→ The request
Express the lines of the records below as a Markdown table with the columns Row and Line, numbering each row and leaving out any blank lines.

→ Records shown
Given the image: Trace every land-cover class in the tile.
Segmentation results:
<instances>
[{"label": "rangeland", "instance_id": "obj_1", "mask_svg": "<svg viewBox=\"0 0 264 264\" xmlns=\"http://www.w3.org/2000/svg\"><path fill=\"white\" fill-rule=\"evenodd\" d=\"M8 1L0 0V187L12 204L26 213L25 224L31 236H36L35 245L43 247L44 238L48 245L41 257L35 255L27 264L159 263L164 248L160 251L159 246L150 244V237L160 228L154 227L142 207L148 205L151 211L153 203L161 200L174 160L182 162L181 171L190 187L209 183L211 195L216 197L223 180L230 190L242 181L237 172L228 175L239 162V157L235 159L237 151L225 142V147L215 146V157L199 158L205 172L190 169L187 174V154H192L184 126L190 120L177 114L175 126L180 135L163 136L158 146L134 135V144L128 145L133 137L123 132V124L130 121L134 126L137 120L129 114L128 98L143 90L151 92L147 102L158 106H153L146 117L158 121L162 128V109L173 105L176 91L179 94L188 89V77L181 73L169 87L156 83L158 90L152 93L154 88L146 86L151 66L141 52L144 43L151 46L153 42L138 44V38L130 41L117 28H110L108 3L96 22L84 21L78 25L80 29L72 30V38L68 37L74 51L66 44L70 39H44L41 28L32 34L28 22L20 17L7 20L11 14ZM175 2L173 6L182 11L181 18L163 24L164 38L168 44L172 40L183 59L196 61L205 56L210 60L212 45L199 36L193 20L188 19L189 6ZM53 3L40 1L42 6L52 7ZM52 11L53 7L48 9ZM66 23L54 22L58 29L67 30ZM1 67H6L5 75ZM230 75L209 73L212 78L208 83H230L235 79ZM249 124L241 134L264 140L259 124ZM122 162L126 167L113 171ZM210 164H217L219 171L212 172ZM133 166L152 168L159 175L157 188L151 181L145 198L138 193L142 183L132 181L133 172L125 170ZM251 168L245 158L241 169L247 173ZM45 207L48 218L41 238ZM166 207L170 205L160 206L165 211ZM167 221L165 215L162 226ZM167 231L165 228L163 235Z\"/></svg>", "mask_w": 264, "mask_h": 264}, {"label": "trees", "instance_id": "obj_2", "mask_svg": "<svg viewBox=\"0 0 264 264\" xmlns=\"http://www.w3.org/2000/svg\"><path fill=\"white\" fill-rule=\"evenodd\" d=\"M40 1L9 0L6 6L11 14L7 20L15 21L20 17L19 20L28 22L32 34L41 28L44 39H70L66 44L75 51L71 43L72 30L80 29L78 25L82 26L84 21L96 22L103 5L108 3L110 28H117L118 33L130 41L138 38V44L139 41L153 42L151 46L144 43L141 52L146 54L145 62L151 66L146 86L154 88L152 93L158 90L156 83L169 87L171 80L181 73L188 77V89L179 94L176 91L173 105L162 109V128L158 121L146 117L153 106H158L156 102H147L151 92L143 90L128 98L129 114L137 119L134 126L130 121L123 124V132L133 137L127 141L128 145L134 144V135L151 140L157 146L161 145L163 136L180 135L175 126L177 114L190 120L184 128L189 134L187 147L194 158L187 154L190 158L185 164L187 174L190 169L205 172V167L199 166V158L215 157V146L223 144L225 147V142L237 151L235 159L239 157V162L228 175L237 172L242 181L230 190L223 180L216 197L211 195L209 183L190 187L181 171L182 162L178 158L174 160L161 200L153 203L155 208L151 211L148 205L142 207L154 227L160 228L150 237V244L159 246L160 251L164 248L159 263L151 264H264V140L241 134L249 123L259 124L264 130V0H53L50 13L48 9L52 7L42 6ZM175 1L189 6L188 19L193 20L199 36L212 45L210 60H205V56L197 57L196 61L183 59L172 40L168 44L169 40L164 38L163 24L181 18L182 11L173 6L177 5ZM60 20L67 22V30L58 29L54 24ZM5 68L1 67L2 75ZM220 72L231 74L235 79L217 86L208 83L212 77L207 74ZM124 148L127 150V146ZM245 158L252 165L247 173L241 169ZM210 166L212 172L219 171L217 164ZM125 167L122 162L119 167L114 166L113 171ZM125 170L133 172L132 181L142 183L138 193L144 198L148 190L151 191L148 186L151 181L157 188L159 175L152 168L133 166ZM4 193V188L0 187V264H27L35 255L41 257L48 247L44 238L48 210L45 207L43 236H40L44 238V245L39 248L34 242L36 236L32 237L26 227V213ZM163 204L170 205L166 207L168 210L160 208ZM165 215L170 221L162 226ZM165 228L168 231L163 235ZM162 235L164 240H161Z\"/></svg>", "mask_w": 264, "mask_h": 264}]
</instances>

→ Complete response
| Row | Line |
|---|---|
| 1 | Given the image: Trace every land-cover class in the tile. |
| 2 | Segmentation results: |
| 3 | <instances> |
| 4 | [{"label": "rangeland", "instance_id": "obj_1", "mask_svg": "<svg viewBox=\"0 0 264 264\" xmlns=\"http://www.w3.org/2000/svg\"><path fill=\"white\" fill-rule=\"evenodd\" d=\"M8 1L0 0V187L12 204L26 213L25 224L31 236H36L35 245L43 247L44 238L48 245L41 257L35 255L27 264L159 263L164 248L160 251L159 246L150 244V237L160 228L154 227L142 207L148 205L151 211L153 203L161 200L174 160L182 162L181 171L190 187L209 183L211 195L216 197L223 180L230 190L242 181L237 172L228 175L239 162V157L235 159L237 151L225 142V147L215 146V157L199 158L205 172L190 169L187 174V154H192L184 126L190 120L177 114L175 126L180 135L163 136L158 146L134 135V144L128 145L133 137L123 132V124L130 121L134 126L137 120L129 114L128 98L143 90L151 92L147 102L158 106H153L146 117L158 121L162 128V109L173 105L176 91L179 94L188 89V77L181 73L169 87L156 83L158 90L152 93L154 88L146 86L151 66L141 52L144 43L151 46L153 42L138 44V38L130 41L117 28H110L108 3L96 22L84 21L78 25L80 29L72 30V38L68 37L74 51L66 44L70 39H44L41 28L32 34L28 22L20 17L7 20L11 14ZM175 2L173 6L182 11L181 18L163 24L164 38L168 44L172 40L183 59L196 61L205 56L210 60L212 45L199 36L193 20L188 19L189 6ZM53 3L40 1L42 6L52 7ZM52 11L53 7L48 9ZM66 23L54 22L58 29L67 30ZM1 67H6L5 75ZM230 75L209 73L212 78L208 83H230L235 79ZM249 124L241 134L264 140L259 124ZM122 162L126 167L113 171ZM210 164H217L219 171L212 172ZM133 166L152 168L159 175L157 188L151 181L145 198L138 193L142 183L132 181L133 172L125 170ZM251 168L245 158L241 169L247 173ZM45 207L48 218L41 238ZM166 207L170 205L160 206L165 211ZM167 221L165 215L162 226ZM167 231L165 228L163 235Z\"/></svg>", "mask_w": 264, "mask_h": 264}, {"label": "trees", "instance_id": "obj_2", "mask_svg": "<svg viewBox=\"0 0 264 264\" xmlns=\"http://www.w3.org/2000/svg\"><path fill=\"white\" fill-rule=\"evenodd\" d=\"M40 1L9 0L6 6L11 14L7 20L15 21L20 17L19 20L28 22L32 34L41 28L44 39H70L66 44L75 51L71 43L72 30L80 29L78 25L82 26L84 21L96 22L103 5L108 3L110 28H117L118 33L130 41L138 38V44L139 41L153 42L151 46L144 43L141 52L146 54L145 62L151 66L146 86L154 88L152 93L158 90L156 83L169 87L171 80L181 73L188 77V89L179 94L176 91L173 105L162 109V128L158 121L146 117L153 106H158L156 102H147L151 92L143 90L128 98L129 114L137 119L134 126L130 121L123 124V132L133 137L127 141L128 145L134 144V135L151 140L157 146L161 145L163 136L180 135L175 126L177 114L190 120L184 128L189 134L187 147L194 158L187 154L190 158L185 164L187 174L190 169L205 172V167L199 166V158L215 157V146L223 144L225 147V142L237 151L235 159L239 157V162L228 175L237 172L242 181L230 190L223 180L216 197L211 195L209 183L190 187L181 171L182 162L178 158L174 160L161 200L153 203L155 208L151 211L148 205L142 207L154 227L160 228L150 237V244L159 246L160 251L164 248L159 263L151 264H264V140L241 134L249 123L259 124L264 130V0H53L50 13L48 9L52 7L42 6ZM175 1L189 6L188 19L193 20L199 36L212 45L210 60H205V56L197 57L196 61L183 59L172 40L168 44L169 40L164 38L163 24L181 18L182 11L173 6L177 5ZM60 20L67 22V30L58 29L54 24ZM5 68L1 67L2 75ZM220 72L231 74L235 79L217 86L208 83L212 77L207 74ZM124 148L127 150V146ZM245 158L252 165L247 173L241 169ZM210 166L212 172L219 171L217 164ZM125 167L122 162L119 167L114 166L113 171ZM125 170L133 172L132 181L142 183L138 193L144 198L148 190L151 191L148 186L151 181L157 188L159 175L152 168L133 166ZM4 193V188L0 187V264H27L35 255L41 257L48 247L44 238L48 210L45 207L43 236H40L44 238V245L39 248L34 242L36 236L32 237L26 227V213ZM163 204L170 205L166 207L168 210L160 208ZM165 215L170 221L162 226ZM165 228L168 231L163 235ZM162 235L164 240H161Z\"/></svg>", "mask_w": 264, "mask_h": 264}] |
| 5 | </instances> |